US 11,669,731 B2
Solving based introspection to augment the training of reinforcement learning agents for control and planning on robots and autonomous vehicles
Michael A. Warren, Northridge, CA (US); and Christopher Serrano, Glendora, CA (US)
Assigned to HRL LABORATORIES, LLC, Malibu, CA (US)
Filed by HRL Laboratories, LLC, Malibu, CA (US)
Filed on Nov. 21, 2019, as Appl. No. 16/691,446.
Claims priority of provisional application 62/792,352, filed on Jan. 14, 2019.
Prior Publication US 2020/0226464 A1, Jul. 16, 2020
Int. Cl. G06N 3/08 (2023.01); G06N 3/088 (2023.01); G06N 3/048 (2023.01)

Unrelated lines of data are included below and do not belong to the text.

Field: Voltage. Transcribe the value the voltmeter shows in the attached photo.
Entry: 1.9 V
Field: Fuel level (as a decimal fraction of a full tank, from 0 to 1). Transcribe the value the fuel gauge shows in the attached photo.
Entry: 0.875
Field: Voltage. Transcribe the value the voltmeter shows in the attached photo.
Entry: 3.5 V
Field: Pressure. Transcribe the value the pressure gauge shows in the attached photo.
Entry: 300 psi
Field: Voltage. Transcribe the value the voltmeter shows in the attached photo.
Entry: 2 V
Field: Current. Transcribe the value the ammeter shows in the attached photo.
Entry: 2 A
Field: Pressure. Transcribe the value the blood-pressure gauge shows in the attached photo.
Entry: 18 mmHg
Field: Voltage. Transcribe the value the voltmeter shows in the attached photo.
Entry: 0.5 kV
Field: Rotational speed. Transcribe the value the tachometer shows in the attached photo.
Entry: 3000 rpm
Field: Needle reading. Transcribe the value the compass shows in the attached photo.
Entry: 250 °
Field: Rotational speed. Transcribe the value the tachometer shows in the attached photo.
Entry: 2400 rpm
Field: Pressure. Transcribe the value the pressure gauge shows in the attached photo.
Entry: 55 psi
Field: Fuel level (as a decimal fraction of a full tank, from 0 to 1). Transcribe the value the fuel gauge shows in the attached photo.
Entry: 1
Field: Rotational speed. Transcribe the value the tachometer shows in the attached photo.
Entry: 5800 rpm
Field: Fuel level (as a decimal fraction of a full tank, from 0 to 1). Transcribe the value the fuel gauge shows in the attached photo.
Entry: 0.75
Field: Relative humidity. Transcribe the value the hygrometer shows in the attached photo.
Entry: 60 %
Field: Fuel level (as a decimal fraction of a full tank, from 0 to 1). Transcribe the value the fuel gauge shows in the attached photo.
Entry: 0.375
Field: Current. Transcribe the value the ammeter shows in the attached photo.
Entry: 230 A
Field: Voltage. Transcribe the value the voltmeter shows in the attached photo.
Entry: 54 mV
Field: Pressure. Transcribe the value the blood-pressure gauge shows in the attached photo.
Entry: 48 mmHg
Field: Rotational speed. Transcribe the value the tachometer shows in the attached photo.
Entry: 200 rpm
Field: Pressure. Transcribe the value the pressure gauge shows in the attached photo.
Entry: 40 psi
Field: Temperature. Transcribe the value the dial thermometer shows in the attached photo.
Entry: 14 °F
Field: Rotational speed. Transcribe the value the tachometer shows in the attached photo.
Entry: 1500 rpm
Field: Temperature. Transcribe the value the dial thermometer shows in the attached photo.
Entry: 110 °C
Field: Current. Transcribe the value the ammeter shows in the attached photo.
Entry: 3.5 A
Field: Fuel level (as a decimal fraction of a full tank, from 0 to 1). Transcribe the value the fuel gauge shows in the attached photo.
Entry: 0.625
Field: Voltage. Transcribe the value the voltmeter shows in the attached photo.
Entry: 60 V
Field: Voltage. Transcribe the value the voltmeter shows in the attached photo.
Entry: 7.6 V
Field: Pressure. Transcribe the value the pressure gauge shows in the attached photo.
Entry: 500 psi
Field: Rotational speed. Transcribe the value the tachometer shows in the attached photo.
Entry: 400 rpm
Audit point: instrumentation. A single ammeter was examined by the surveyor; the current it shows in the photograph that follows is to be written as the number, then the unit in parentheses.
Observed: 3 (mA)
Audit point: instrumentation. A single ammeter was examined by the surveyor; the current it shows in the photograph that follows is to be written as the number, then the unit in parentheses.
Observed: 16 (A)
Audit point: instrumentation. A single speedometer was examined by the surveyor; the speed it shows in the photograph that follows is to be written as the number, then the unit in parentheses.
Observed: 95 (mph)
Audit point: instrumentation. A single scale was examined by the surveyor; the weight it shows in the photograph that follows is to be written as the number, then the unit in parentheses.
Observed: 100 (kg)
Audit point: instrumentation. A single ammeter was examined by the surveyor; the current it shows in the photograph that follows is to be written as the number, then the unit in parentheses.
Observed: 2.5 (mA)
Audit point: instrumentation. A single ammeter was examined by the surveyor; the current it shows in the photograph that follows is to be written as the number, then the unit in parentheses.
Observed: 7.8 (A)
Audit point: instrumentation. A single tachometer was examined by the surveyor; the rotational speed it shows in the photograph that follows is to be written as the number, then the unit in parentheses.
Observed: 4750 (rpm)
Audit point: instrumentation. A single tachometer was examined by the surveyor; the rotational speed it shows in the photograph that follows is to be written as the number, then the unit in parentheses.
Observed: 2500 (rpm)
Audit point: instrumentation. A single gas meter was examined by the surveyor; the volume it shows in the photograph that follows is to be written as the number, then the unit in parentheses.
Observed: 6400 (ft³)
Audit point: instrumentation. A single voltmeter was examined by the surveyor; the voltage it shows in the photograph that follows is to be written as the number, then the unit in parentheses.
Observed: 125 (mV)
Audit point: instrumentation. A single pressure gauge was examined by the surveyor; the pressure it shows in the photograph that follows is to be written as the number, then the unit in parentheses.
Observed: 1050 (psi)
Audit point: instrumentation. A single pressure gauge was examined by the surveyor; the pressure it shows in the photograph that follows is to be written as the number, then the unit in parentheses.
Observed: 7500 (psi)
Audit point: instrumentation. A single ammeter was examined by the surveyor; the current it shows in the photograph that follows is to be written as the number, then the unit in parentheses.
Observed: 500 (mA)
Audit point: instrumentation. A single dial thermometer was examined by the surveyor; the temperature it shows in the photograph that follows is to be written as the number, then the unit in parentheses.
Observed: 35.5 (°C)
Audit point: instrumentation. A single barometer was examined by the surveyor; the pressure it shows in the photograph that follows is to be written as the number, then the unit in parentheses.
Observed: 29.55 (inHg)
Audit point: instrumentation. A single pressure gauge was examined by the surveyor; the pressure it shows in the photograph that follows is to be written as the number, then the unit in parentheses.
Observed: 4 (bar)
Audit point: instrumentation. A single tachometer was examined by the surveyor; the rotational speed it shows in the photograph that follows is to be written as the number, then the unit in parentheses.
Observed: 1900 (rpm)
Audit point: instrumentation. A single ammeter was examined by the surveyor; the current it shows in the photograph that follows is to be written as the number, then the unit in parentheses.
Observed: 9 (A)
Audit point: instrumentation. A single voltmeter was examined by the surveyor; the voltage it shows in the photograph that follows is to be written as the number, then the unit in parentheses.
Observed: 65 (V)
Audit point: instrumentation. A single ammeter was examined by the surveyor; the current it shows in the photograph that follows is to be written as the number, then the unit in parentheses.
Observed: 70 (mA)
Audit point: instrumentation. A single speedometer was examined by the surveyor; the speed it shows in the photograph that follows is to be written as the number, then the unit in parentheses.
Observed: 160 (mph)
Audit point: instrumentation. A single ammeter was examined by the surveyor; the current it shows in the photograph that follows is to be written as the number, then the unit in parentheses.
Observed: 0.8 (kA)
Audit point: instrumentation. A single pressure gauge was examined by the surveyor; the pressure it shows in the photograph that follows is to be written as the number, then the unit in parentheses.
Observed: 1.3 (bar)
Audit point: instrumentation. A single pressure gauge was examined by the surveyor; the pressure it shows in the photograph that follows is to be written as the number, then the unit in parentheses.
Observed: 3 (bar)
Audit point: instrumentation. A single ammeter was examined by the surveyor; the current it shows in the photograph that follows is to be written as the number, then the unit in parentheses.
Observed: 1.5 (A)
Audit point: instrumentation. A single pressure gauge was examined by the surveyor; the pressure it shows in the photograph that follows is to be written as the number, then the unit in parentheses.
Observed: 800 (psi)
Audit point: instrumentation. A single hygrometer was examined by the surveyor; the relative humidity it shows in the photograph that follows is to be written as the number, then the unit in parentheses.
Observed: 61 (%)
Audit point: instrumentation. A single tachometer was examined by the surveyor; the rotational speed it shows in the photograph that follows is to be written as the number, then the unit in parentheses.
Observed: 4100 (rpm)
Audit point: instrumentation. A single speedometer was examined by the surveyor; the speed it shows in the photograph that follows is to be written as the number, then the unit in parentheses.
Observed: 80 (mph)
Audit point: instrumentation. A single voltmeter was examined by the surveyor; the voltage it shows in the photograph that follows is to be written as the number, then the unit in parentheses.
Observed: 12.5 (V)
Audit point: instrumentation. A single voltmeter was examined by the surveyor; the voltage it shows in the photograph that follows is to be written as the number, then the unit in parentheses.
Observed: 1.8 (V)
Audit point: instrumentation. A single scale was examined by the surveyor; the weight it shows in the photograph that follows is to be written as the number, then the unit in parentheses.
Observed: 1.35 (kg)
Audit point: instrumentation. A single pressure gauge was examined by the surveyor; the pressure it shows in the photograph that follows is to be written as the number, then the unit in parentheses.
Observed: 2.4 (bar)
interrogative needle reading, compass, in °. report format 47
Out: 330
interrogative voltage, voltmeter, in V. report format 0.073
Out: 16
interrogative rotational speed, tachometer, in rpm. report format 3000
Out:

CPC G06N 3/08 (2013.01) [G06N 3/088 (2013.01); G06N 3/048 (2023.01)] 12 Claims
OG exemplary drawing
 
1. A system for controlling a mobile platform, the system comprising:
the mobile platform having one or more sensors thereon; and
one or more processors and a non-transitory computer-readable medium having executable instructions encoded thereon such that when executed, the one or more processors perform operations of:
determining a current states of the mobile platform via the one or more sensors;
initially training a neural network π that is integrated on the mobile platform, wherein the initial training is based on the current states of the mobile platform;
querying a Satisfiability Modulo Theories (SMT) solver when it is determined that a current increment step is on a query schedule,
wherein the query schedule determines when to query the SMT solver to generate a plurality of examples of states satisfying specified constraints of the mobile platform;
modifying the initial training of the neural network π based on the plurality of examples of states;
following training on the plurality of examples of states, selecting an action to be performed by the mobile platform in its environment,
wherein the action is selected from a probability distribution π(s) over a space of valid actions that the mobile platform can take while in the current states; and
causing the mobile platform to perform the selected action in its environment.